I feel like I really excelled at the first half of the semester, where we focused more on identifying aspects of world, how they are represented in film and how one fleshes them out in writing and production. I feel like I already had a solid grasp of the basics of what makes a screen world, but it was a positive experience to reinforce them by applying them to films and to put a name to concepts I knew but couldn’t really identify. I especially enjoyed analysing scripts, particularly Frozen River, as it’s one thing to understand what a director/writer is doing in a film to create and reinforce ideas of world, but another to actually understand how it is done and how you can do it yourself.

The writing was definitely the most challenging part of the studio. I feel like I’m naturally a fairly competent writer, but I didn’t feel entirely comfortable writing a) for screen and b) in a collaborative manner. It was hard adjusting to writing in a screenplay style, particularly with choice of language and thinking about what needs to be said and omitted from the reader for it to translate to screen best. However, it’s this area I think I improved in the most; I feel like I’ve found a really strong screenwriting “voice” that I can definitely take with me. I’m terrible at receiving feedback, mostly because I just hate showing my work to other people, but the advice everyone in the class gave me was really helpful. Often I only feel comfortable showing my work to people I know, but basically everyone I did show my work to, whatever their interests or background, gave me some really good pointers. I feel a lot more confident in showcasing my work no matter how developed it is after the collaborative writing process.

In terms of my final piece, I’m very happy with aspects of it and disappointed with others. I feel like my world is very well realised, and the first half of my script is fairly solid, mostly because it has been workshopped a lot more. I felt very comfortable writing in the world due to the work I did earlier in the studio, and didn’t struggle to make what I was writing fit and adapt to the world. However, I didn’t get to write the full script in the end (the time escaped me although I wish I’d put a bit more time aside to work on it) and the latter half feels a bit rushed and less workshopped than the first half. I’m happy with the conceptual side of my audiovisual element, but I have to say the execution is a bit sketchy; I’m not great at the production side of media at the moment and it’s definitely something I’d like to improve on. However, I did spend some time playing around with Adobe Speedgrade, which is something I’ve never done before, which produced some interesting results that I feel fit my screen world really well.
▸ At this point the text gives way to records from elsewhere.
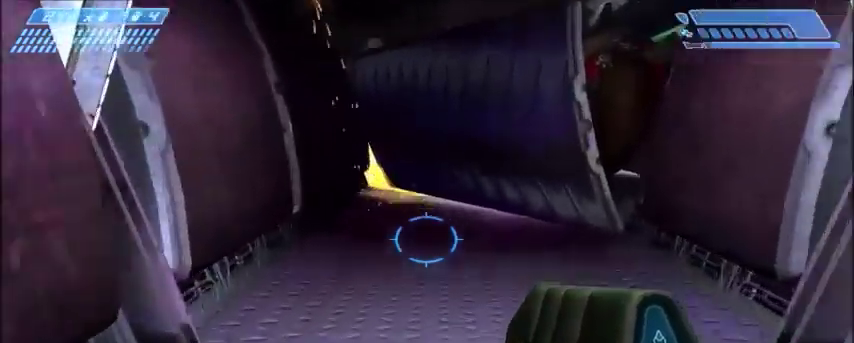
Gameplay with keyboard and mouse; each line is a JSON object with the keys and mouse buttons held at the frame after it. "events" lists presses ("down") and releases ("up") of "1", "2", "3", "4", "5", "a", "alt", "c", "ctrl", "d", "e", "f", "q", "r", "s", "shift", "space", "tab", "v", "w", "x", "z", "mouse_left", "mouse_middle", "mouse_right", "mouse_wheel_up" and "mouse_wheel_down" between this image and that frame as [ms after this image, input, new state], when the widget could be followed in between. "mouse_left", "mouse_middle", "mouse_right", "mouse_wheel_up", "mouse_wheel_down" = the "left", "middle", "right", "wheel_up", "wheel_down" buttons of the "mouse" list. No other keys are recorded. Mouse movement is not recorded.
{"keys": ["w"], "mouse": [], "events": []}
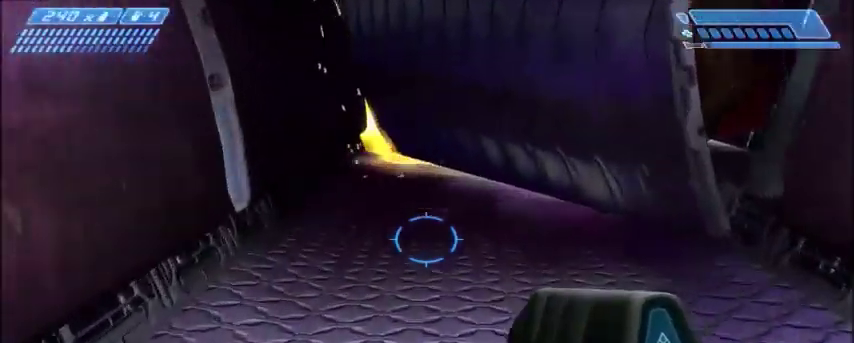
{"keys": ["w"], "mouse": [], "events": []}
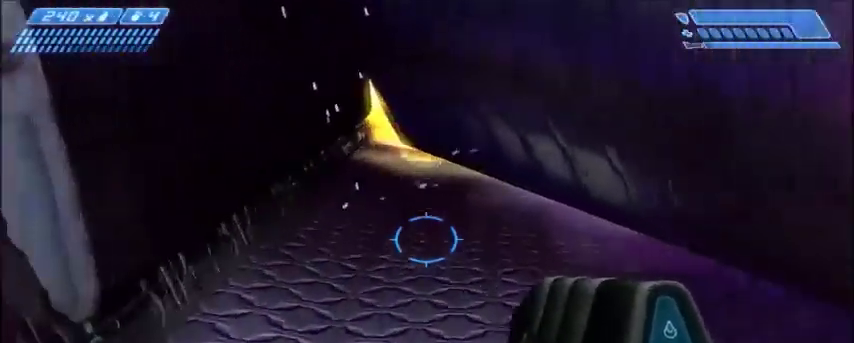
{"keys": ["d", "w"], "mouse": [], "events": [[134, "d", "down"]]}
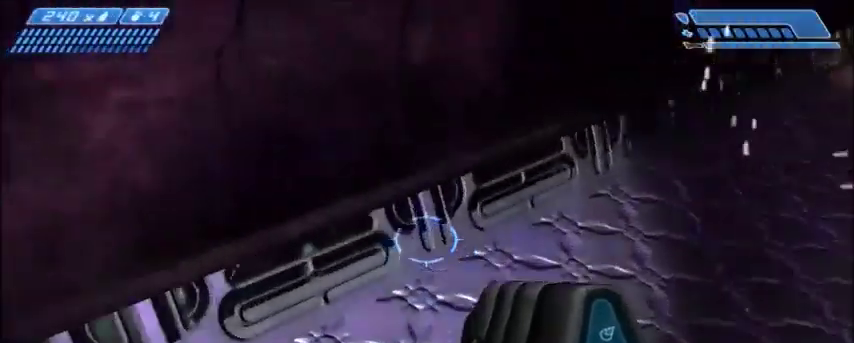
{"keys": [], "mouse": [], "events": [[400, "d", "up"], [434, "w", "up"]]}
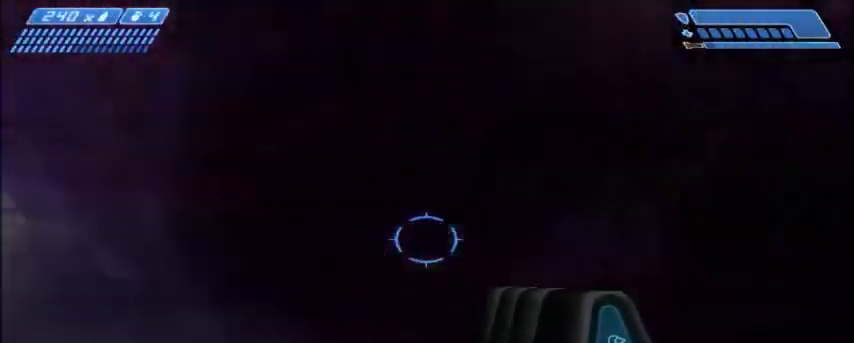
{"keys": ["w"], "mouse": [], "events": [[234, "w", "down"]]}
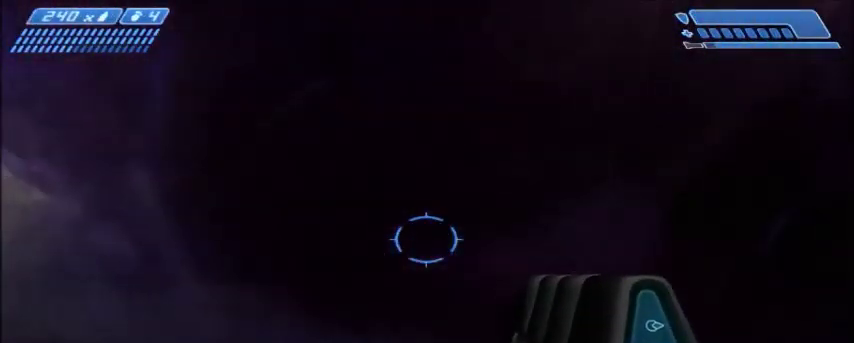
{"keys": ["w"], "mouse": [], "events": []}
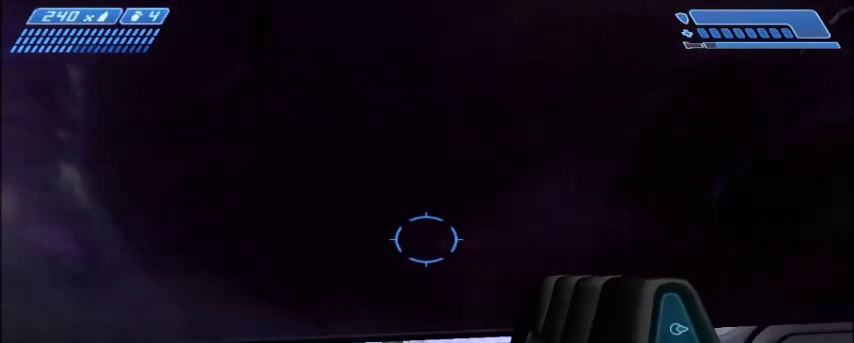
{"keys": ["w"], "mouse": [], "events": [[67, "w", "up"], [467, "w", "down"]]}
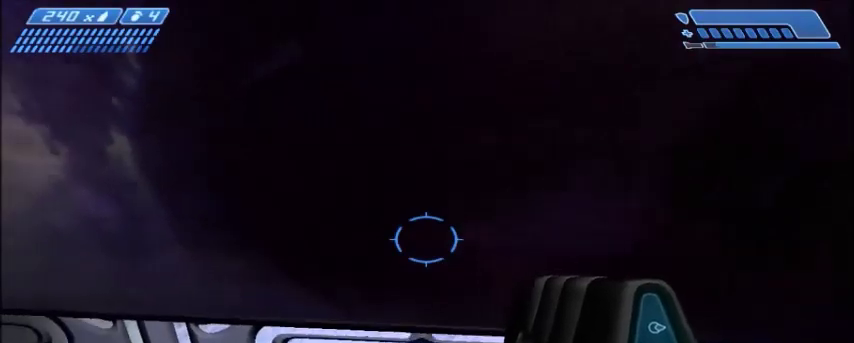
{"keys": [], "mouse": [], "events": [[67, "w", "up"]]}
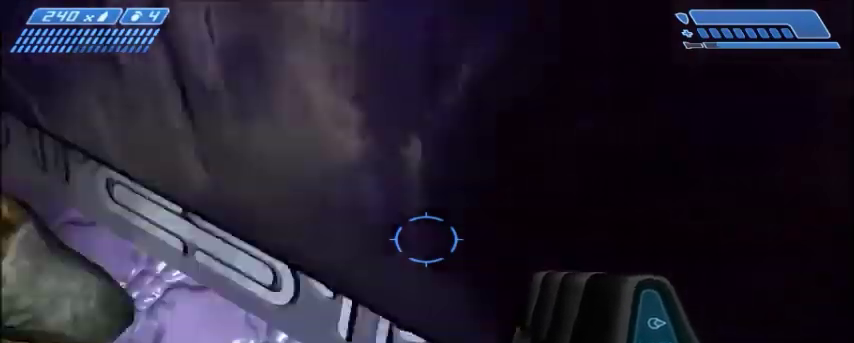
{"keys": ["a", "w"], "mouse": [], "events": [[334, "a", "down"], [334, "w", "down"]]}
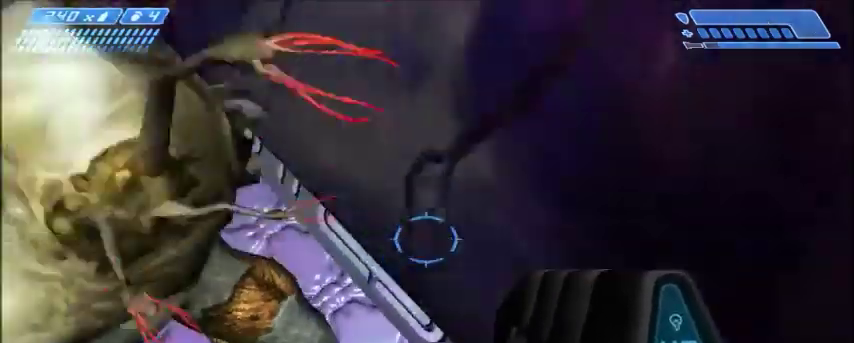
{"keys": ["a", "w"], "mouse": [], "events": []}
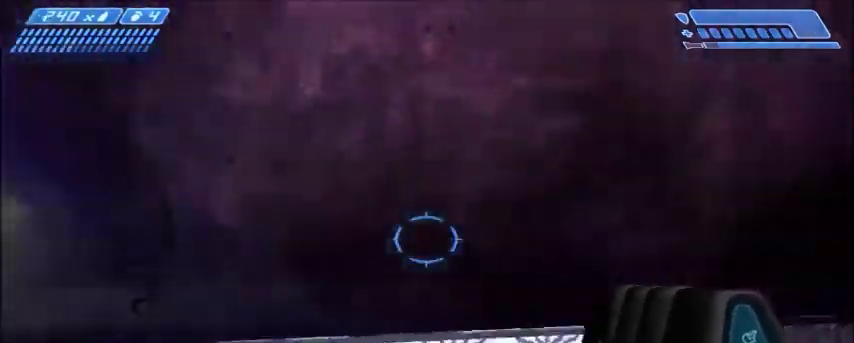
{"keys": [], "mouse": [], "events": [[367, "a", "up"], [400, "w", "up"]]}
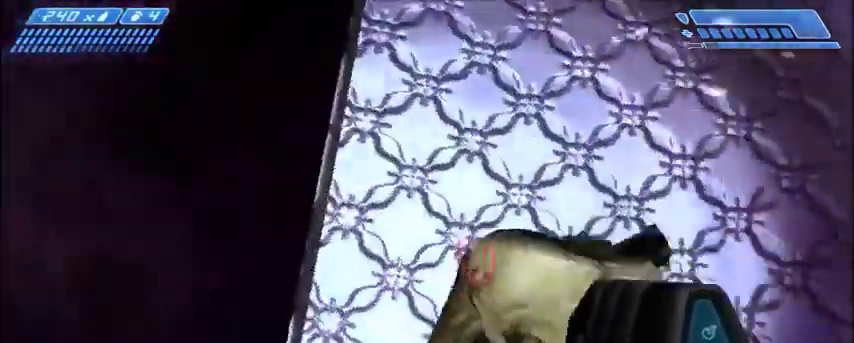
{"keys": [], "mouse": [], "events": [[167, "s", "down"], [201, "a", "down"], [301, "a", "up"], [301, "s", "up"]]}
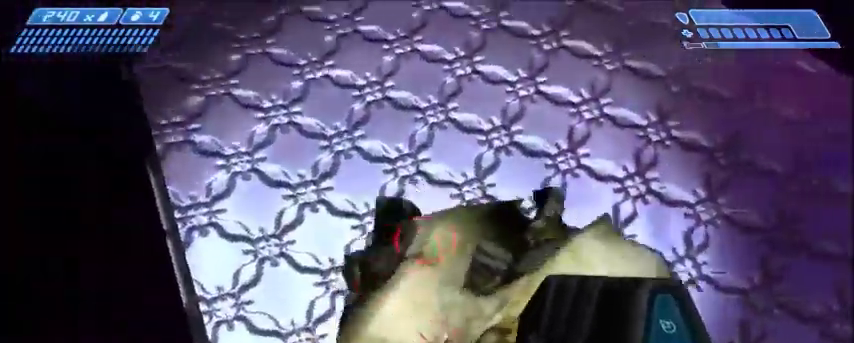
{"keys": [], "mouse": [], "events": [[33, "a", "down"], [33, "s", "down"], [100, "a", "up"], [133, "s", "up"]]}
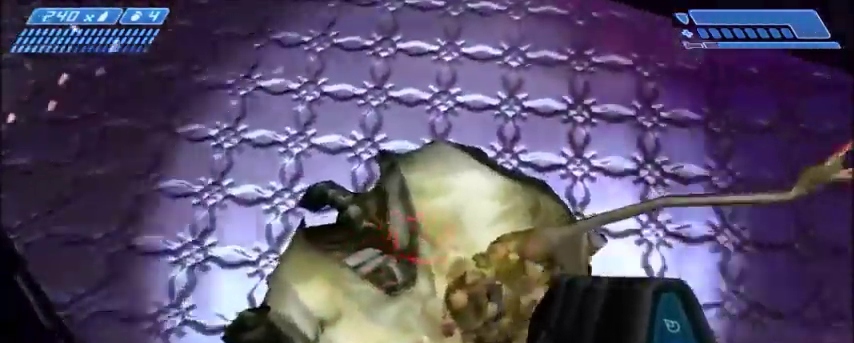
{"keys": [], "mouse": [], "events": [[34, "mouse_left", "down"], [234, "mouse_left", "up"]]}
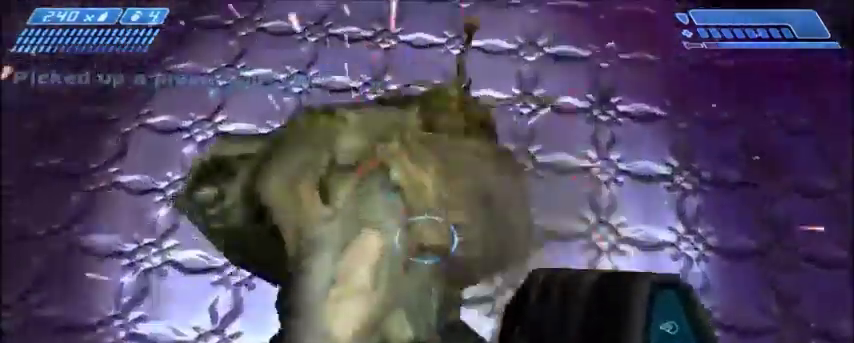
{"keys": ["shift", "w"], "mouse": [], "events": [[167, "w", "down"], [467, "shift", "down"]]}
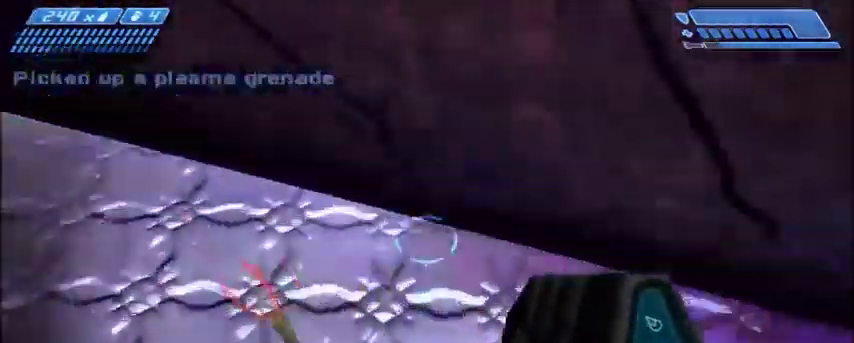
{"keys": ["w"], "mouse": [], "events": [[501, "shift", "up"]]}
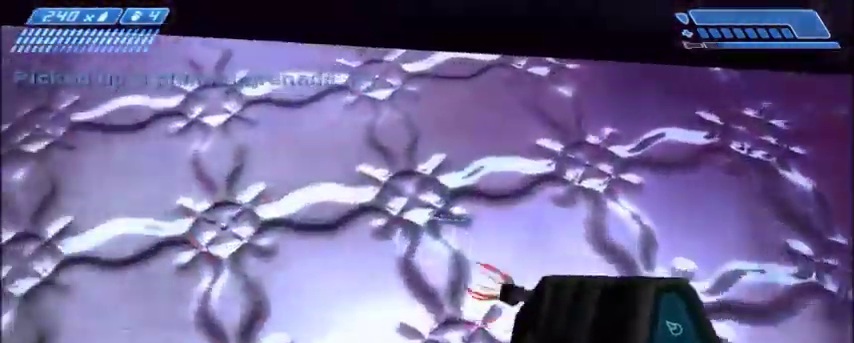
{"keys": [], "mouse": [], "events": [[33, "w", "up"], [267, "w", "down"], [467, "w", "up"]]}
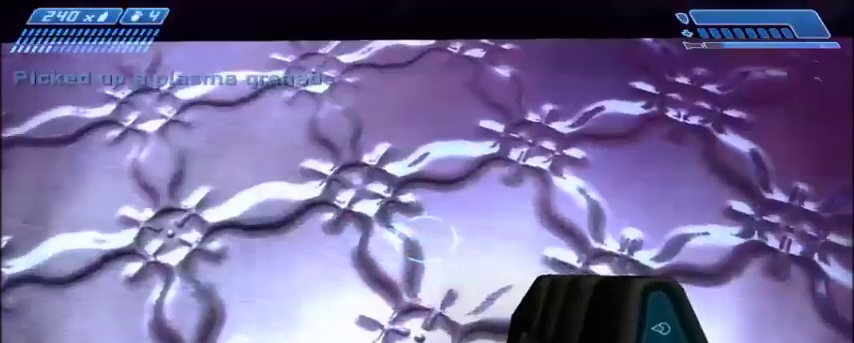
{"keys": [], "mouse": [], "events": []}
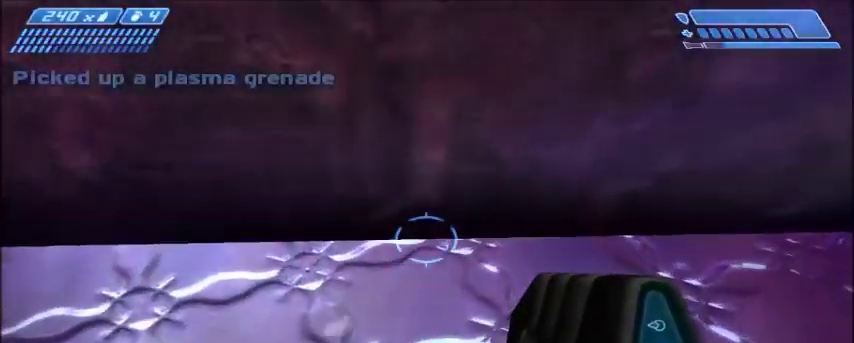
{"keys": [], "mouse": [], "events": []}
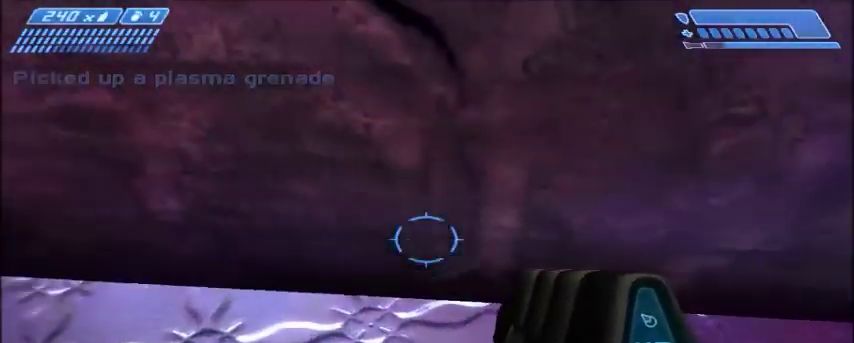
{"keys": [], "mouse": [], "events": []}
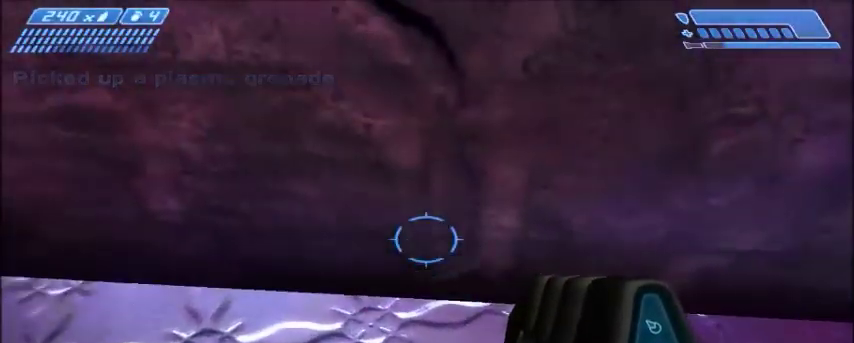
{"keys": [], "mouse": [], "events": []}
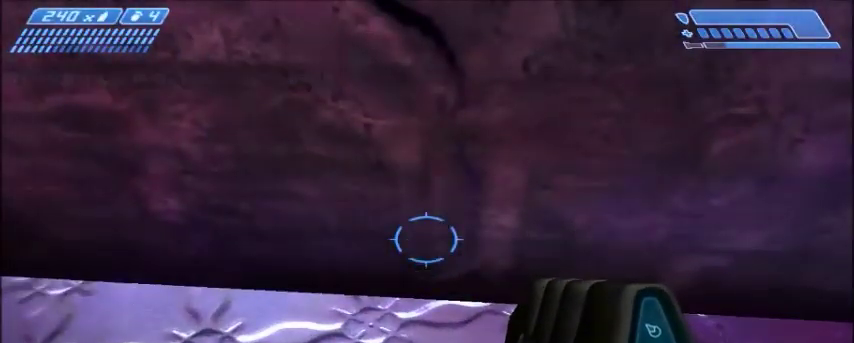
{"keys": [], "mouse": [], "events": []}
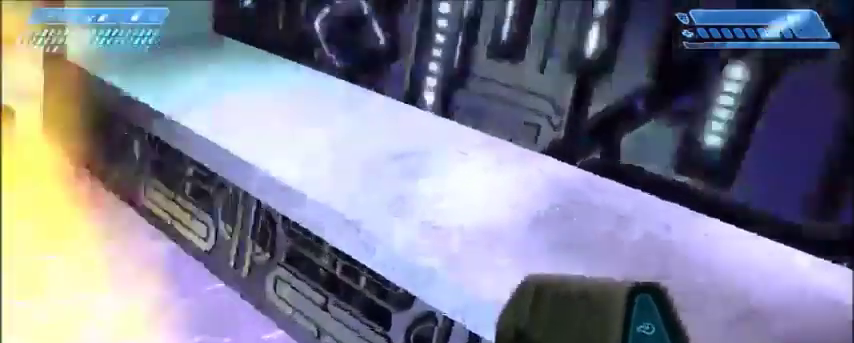
{"keys": ["w"], "mouse": []}
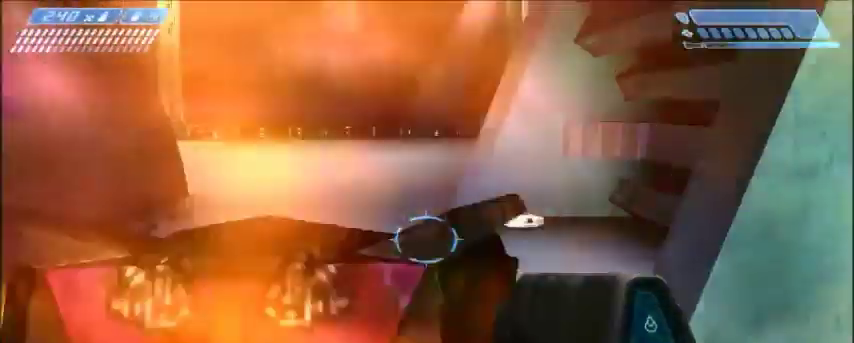
{"keys": ["shift", "w"], "mouse": [], "events": [[201, "shift", "down"]]}
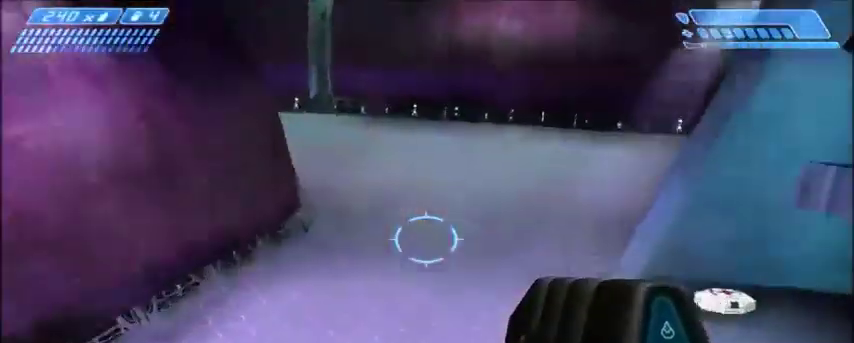
{"keys": ["s"], "mouse": [], "events": [[167, "shift", "up"], [234, "d", "down"], [234, "w", "up"], [434, "d", "up"], [434, "s", "down"]]}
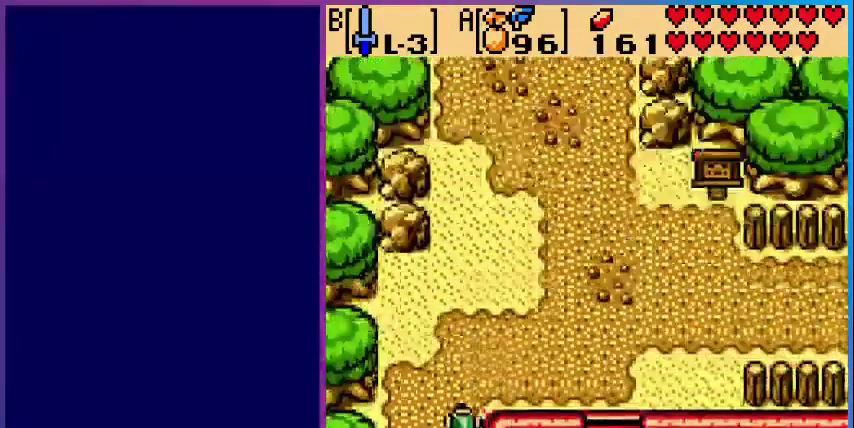
Gameplay with a controller (Nintendo layout); each line is a JSON object with the inputs held at the frame after it. "events" lists button and stick changes between this image and that frame as [ms after this image, input, new state], when the widget could be followed in between. Not read: L3 R3.
{"buttons": ["DPAD_RIGHT"], "events": [[360, "DPAD_RIGHT", "down"], [400, "DPAD_UP", "up"]]}
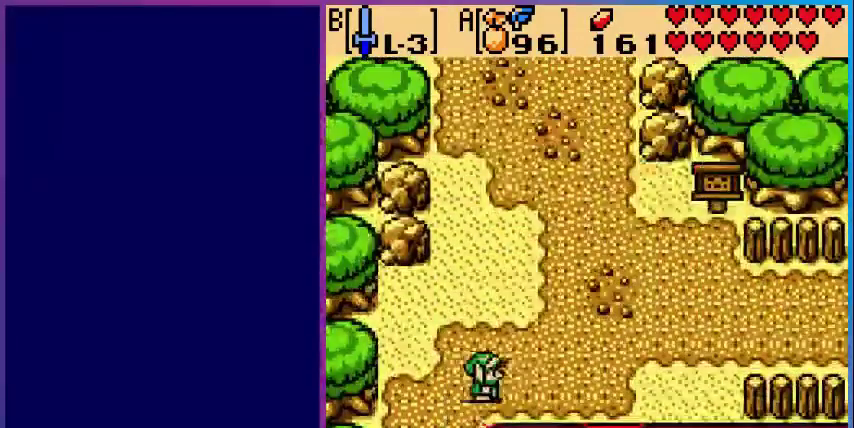
{"buttons": [], "events": [[240, "DPAD_RIGHT", "up"], [320, "SELECT", "down"], [480, "SELECT", "up"]]}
Overall, I’ve really enjoyed this subject and I think it’s provided me with some great skills in regards to approaching screenwriting and the actual nitty-gritty process. I also feel a lot more confident in showcasing my work and giving and receiving feedback thanks to the major focus on this in class.

I declare that in submitting all work for this assessment I have read, understood and agree to the content and expectations of the assessment declaration.